After returning to Taiwan, he filed a lawsuit against National Taiwan University and National Taiwan Normal University — the institutions that rented out the venue for the recruitment fair, accusing them of contravening the law and misleading lecturers, causing them to fall into a Chinese trap. The court has ruled against Chen.
Chinese firms often poach employees from Taiwan by offering high salaries. Some are sacked once their employer have gotten what they wanted, while others achieve great success. This is how supply, demand and the market mechanism work.
However, here are a few reasons that Taiwanese media could be said to have misled Chen and others with their exaggerated reporting.
“With salaries lower than elementary-school teachers, which professor would stay in Taiwan?” asked a July 2011 headline in the Chinese-language Global Views Monthly magazine.
“China hires finance and economics professors, paying NT$10 million annually,” TVBS News said in March 2015.
The reports said that annual salaries offered by Chinese universities ranged from 700,000 yuan to 2 million yuan (US$100,268 to US$286,480), and that the annual salary of a university professor in Taiwan was NT$960,000, compared with NT$3 million in China.
This is not correct. On Professional Technology Temple, Taiwan’s biggest online bulletin board system, people quoted the report “Academic Salaries and Contracts: Global Trends and American Realities,” in which professorial salaries in different countries were adjusted using a purchasing power parity index.
After the adjustment, salaries in China still remained in the bottom group, ranking third from the bottom among 28 countries.
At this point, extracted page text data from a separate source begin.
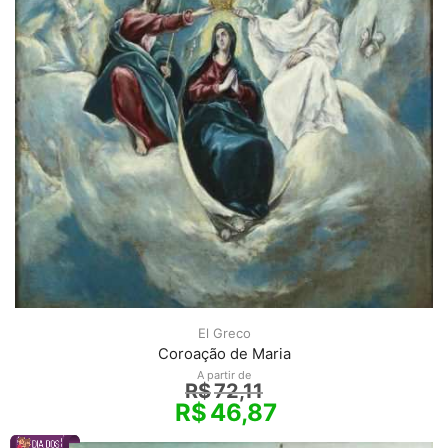
El Greco
Coroação de Maria
A partir de
R$
72,11
R$
46,87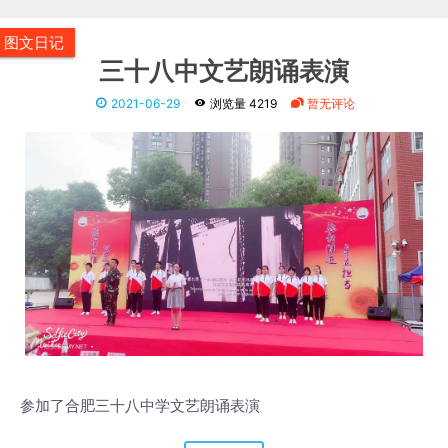
图文日记
三十八中文艺朗诵表演
2021-06-29
浏览量 4219
暂无评论
参加了合肥三十八中学文艺朗诵表演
Had it been included in the report, Taiwan would have been in the upper-middle range, at 11th place.
However, Taiwanese media continued the hype: ETtoday in June 2018 reported that “Professor salaries in China are 22 times higher than in Taiwan!”
Moreover, the media talked about an “outflow” or even “exodus” of academics, such as CommonWealth Magazine in February 2018: “Exodus of Taiwanese professors: Who will teach our college students in the future?”
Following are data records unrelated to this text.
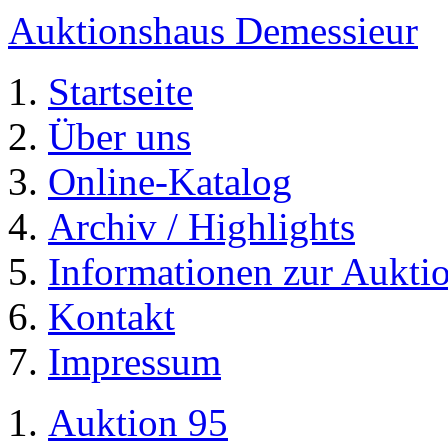
Auktionshaus Demessieur
Startseite
Über uns
Online-Katalog
Archiv / Highlights
Informationen zur Aukti
Kontakt
Impressum
Auktion 95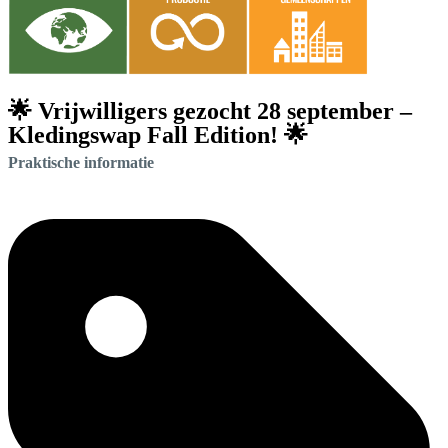
🌟 Vrijwilligers gezocht 28 september –
Kledingswap Fall Edition! 🌟
Praktische informatie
Another example was an April 18 article in Global Views Monthly, with the headline “1,000 Taiwanese teachers move to China to survive.”
The report referred to an announcement by the education department in China’s Fujian Province, which said that by this year, it would hire 1,000 outstanding full time lecturers from Taiwan to teach at universities across the province, in response to a provincial free-trade zone and industrial development.
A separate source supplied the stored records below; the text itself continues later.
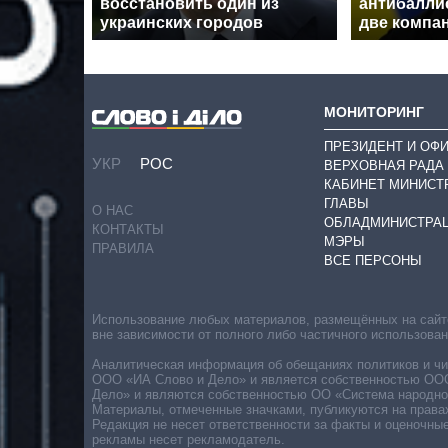
восстановить один из
антибалли
украинских городов
две компа
МОНИТОРИНГ
ПРЕЗИДЕНТ И ОФ
УКР
РОС
ВЕРХОВНАЯ РАДА
КАБИНЕТ МИНИСТ
ГЛАВЫ
О НАС
ОБЛАДМИНИСТРА
КОНТАКТЫ
МЭРЫ
ПРАВИЛА
ВСЕ ПЕРСОНЫ
Использование любых материалов, размещённых на сайте,
вне зависимости от полного либо частичного использова
Аналитическая информация об обещаниях политиков и чин
ООО «ИА Слово и Дело» и является собственностью ООО 
Дело» и являются собственностью ОО «Система народног
Материалы, отмеченные значками, публикуются на права
Редакция не несет ответственности за факты и оценочны
рекламы несет рекламодатель.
The flow of doctorate holders should not be limited to teaching in universities. A dozen listed companies in Taiwan pay non-managerial salaries averaging more than NT$2 million per year. Perhaps Chen could try his luck in another market.
In 2018, the media predicted an expected shortage of teachers in Taiwan’s institutions of higher education, but in an article in September last year CommonWealth Magazine reported that as universities have to close amid the nation’s falling birthrate, the problem that teachers face is not being able to find a well-paying position. Rather, they are at their wits’ end and are therefore looking to China once again.
This is how the market mechanism works.
Wu Hai-ruei is a manager of a listed company.